While the girl was drunk and passed out in the Corona del Mar home, the boys inserted various objects into her and videotaped it.

The group was convicted during their second trial in 2005 after the first jury failed to reach a verdict.

They were all released earlier this year after serving their sentences.

Wednesday, Fischer argued that the woman’s statement during the trial that she would “never” agree to something like that could have been challenged.

He maintains that Haidl and the two other boys believed she was consenting because in the past, she had allowed foreign objects to be inserted into her while sober and had multiple partners in one night.

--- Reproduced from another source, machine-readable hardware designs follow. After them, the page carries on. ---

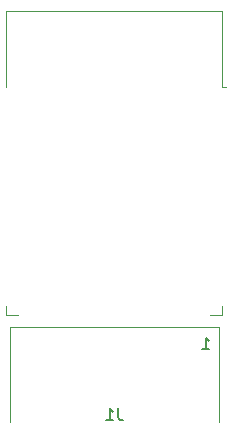
<source format=gbr>
%TF.GenerationSoftware,KiCad,Pcbnew,(5.1.9-0-10_14)*%
%TF.CreationDate,2021-05-27T14:25:20+01:00*%
%TF.ProjectId,Battery,42617474-6572-4792-9e6b-696361645f70,4*%
%TF.SameCoordinates,Original*%
%TF.FileFunction,Legend,Bot*%
%TF.FilePolarity,Positive*%
%FSLAX46Y46*%
G04 Gerber Fmt 4.6, Leading zero omitted, Abs format (unit mm)*
G04 Created by KiCad (PCBNEW (5.1.9-0-10_14)) date 2021-05-27 14:25:20*
%MOMM*%
%LPD*%
G01*
G04 APERTURE LIST*
%ADD10C,0.120000*%
%ADD11C,0.150000*%
G04 APERTURE END LIST*
D10*
%TO.C,U1*%
X135820000Y-98705000D02*
X136200000Y-98705000D01*
X135820000Y-92285000D02*
X135820000Y-98705000D01*
X117580000Y-92285000D02*
X117580000Y-98705000D01*
X135820000Y-92285000D02*
X117580000Y-92285000D01*
X117580000Y-118030000D02*
X118580000Y-118030000D01*
X117580000Y-117250000D02*
X117580000Y-118030000D01*
X135820000Y-118030000D02*
X134820000Y-118030000D01*
X135820000Y-117250000D02*
X135820000Y-118030000D01*
%TO.C,J1*%
X117870000Y-119100000D02*
X117870000Y-127100000D01*
X135570000Y-119100000D02*
X117870000Y-119100000D01*
X135570000Y-119100000D02*
X135570000Y-127100000D01*
D11*
X127053333Y-125952380D02*
X127053333Y-126666666D01*
X127100952Y-126809523D01*
X127196190Y-126904761D01*
X127339047Y-126952380D01*
X127434285Y-126952380D01*
X126053333Y-126952380D02*
X126624761Y-126952380D01*
X126339047Y-126952380D02*
X126339047Y-125952380D01*
X126434285Y-126095238D01*
X126529523Y-126190476D01*
X126624761Y-126238095D01*
X134184285Y-120952380D02*
X134755714Y-120952380D01*
X134470000Y-120952380D02*
X134470000Y-119952380D01*
X134565238Y-120095238D01*
X134660476Y-120190476D01*
X134755714Y-120238095D01*
%TD*%
M02*

</source>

“Rape shield statutes shouldn’t be a barrier to submitting evidence about what the defendants thought. That’s for a jury to decide,” Fischer argued.

“You can’t assume consent just because it’s been done before,” Aronson reminded him.

Fischer is seeking to overturn Haidl’s conviction or if nothing else, ensure that Haidl doesn’t have to register as a sex offender.

“They would look at her as a sexual deviant. They’d think ‘She can’t be a victim,’” U.S. Atty. Lise Jacobson told the panel.

And that kind of knee-jerk, prejudicial attitude would ensure that the woman would not have gotten a fair shot at justice, she said.

“We ask that the judge affirm the judgment in its entirety,” she concluded.

The panel will rule on the appeal in the next 90 days.